Ma l'insolita traiettoria che viene delineata fra "The Road" e "Le cose che non abbiamo visto arrivare" mi ha colpito improvvisamente come se fosse un sintomo nuovo ed assolutamente significativo: banali distopie ce ne sono state parecchie (e mi piacerebbe non dover confessare che penso che il romanzo di McCarthy sia uno di questi), ma qui, per la prima volta, ho la sensazione che la distopia sia diventata un genere maggiore e che la sua promozione sia, essa stessa, il segnale che stiamo assistendo all'emergere di una nuova generazione: a mio avviso, è dagli anni '60 che non ce n'era più stata una (e devo aggiungere che io non ne ho fatto parte). Ma i '60 hanno formato la nostra idea di quello che era una generazione, e ci ha ha fatto perdere di vista il fatto che quello che costituisce una generazione, fra le altre cose, è una nuova idea della generazione stessa, che è come dire, una nuova idea di tempo.
Il concetto di tempo che si stava già facendo strada durante il periodo modernista, è quello che io vorrei designare come "retroattività", la sua prima piena enunciazione viene data già da Freud con il suo concetto di Nachträglichkeit (detto in altre parole, come un evento tardivo come la pubertà possa tornare indietro nell'esperienza dell'infanzia e trasformarla in psicosi). Qui, il presente riscrive il passato o perfino lo costruisce come se fosse la prima volta (come in Proust, per esempio); e viene inventata la tradizione.

jameson tende

Il nuovo concetto di tempo che vedo emergere in questi scritti ora si aggiorna in maniera nuova, coerentemente con il dislocamento del concetto tradizionale di distopia, in quello che mi sembra essere una nuova versione del tempo distopico. E' come se il passato. essendo stato "decostruito" (nella postulazione dei suoi stessi presupposti), ora si dissolvesse lentamente, lasciando dietro di sé solamente due dimensioni del tempo.

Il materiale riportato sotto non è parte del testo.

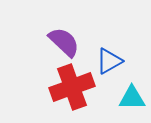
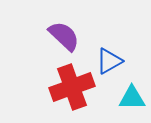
purple semicircle: moved 6 px up
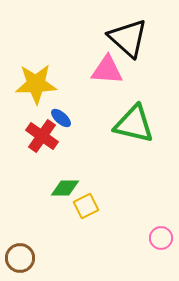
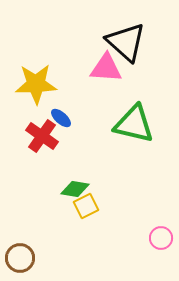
black triangle: moved 2 px left, 4 px down
pink triangle: moved 1 px left, 2 px up
green diamond: moved 10 px right, 1 px down; rotated 8 degrees clockwise
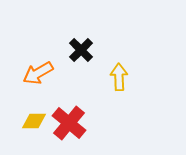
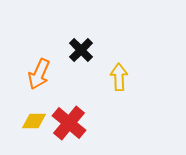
orange arrow: moved 1 px right, 1 px down; rotated 36 degrees counterclockwise
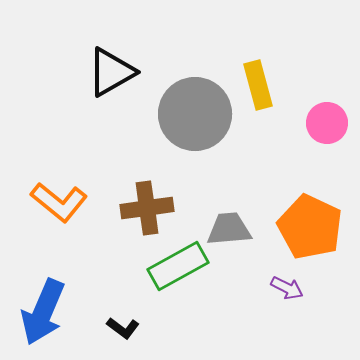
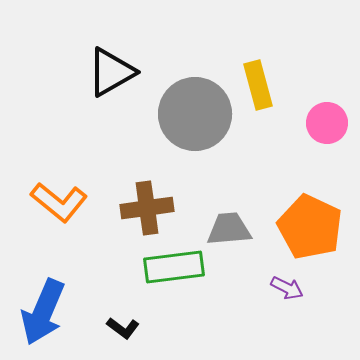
green rectangle: moved 4 px left, 1 px down; rotated 22 degrees clockwise
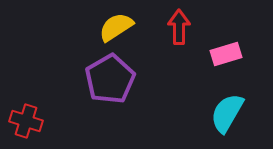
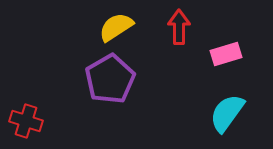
cyan semicircle: rotated 6 degrees clockwise
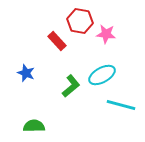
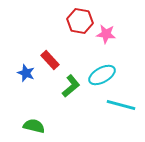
red rectangle: moved 7 px left, 19 px down
green semicircle: rotated 15 degrees clockwise
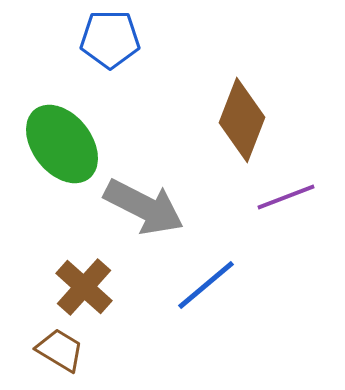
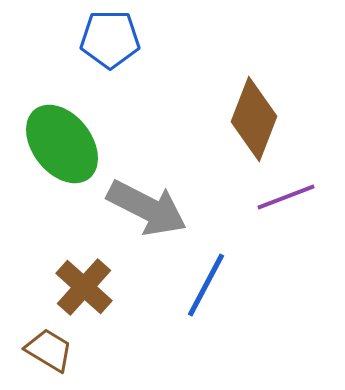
brown diamond: moved 12 px right, 1 px up
gray arrow: moved 3 px right, 1 px down
blue line: rotated 22 degrees counterclockwise
brown trapezoid: moved 11 px left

Questo, per dirne una, non ha alcuna causa: può essere post-catastrofico, ma la catastrofe non è stata registrata, neppure ricordata o dimenticata (Infatti, McCarthy lo tratteggia: "Gli orologi si erano fermati all'1:17. Una lunga lama di luce e poi una serie di colpi sordi", è il segno della sua incapacità a rompere con il vecchio, tradizionale genere distopico). Nessun futuro, ma non nel senso di Edelman del ripudio dell'utopia e della stessa politica: piuttosto, semplicemente una riduzione della "protensione" verso il futuro di Husserl, un indebolimento del senso del tempo e la preoccupazione ossessiva-compulsiva ("Sorge", ansia) circa il cosa fare dopo, e poi dopo, e dopo ancora. E' questa la vera riduzione al presente, ma il libro di Amsterdam, "Things We Didn’t See Coming" chiarisce che si tratta di un presente abbastanza differente da quello che abbiamo immaginato (e a dire la verità, il mio pensiero per cui esso costituirebbe una "riduzione al corpo" probabilmente è sbagliato). Non si tratta certamente della "nuda vita"; ma il suo eroe avrebbe potuto benissimo aver vagabondato per le tende di Occupy, ad un certo punto. Le forme esteriori di potere sociale qui vanno e vengono come le nuvole, troppo alte nella stratosfera per poter essere direttamente osservate. E' politica? La domanda è mal posta, e dovrebbe essere piuttosto formulata, "Come fa ad essere politica?", dal momento che la questione è che noi semplicemente ancora non lo sappiamo (né l'eroe opportunista ha da dirci molto di più a tale riguardo; egli è più vicino ad un picaro, a Lazarillo de Tormes, che all'anonimo eroe de La Strada o a Mad Max). In ogni caso, tutti questi saggi mi sembrano finire qui, nella contemplazione di questa nuova enigmatica temporalità, il tempo de deserto della disoccupazione, per così dire.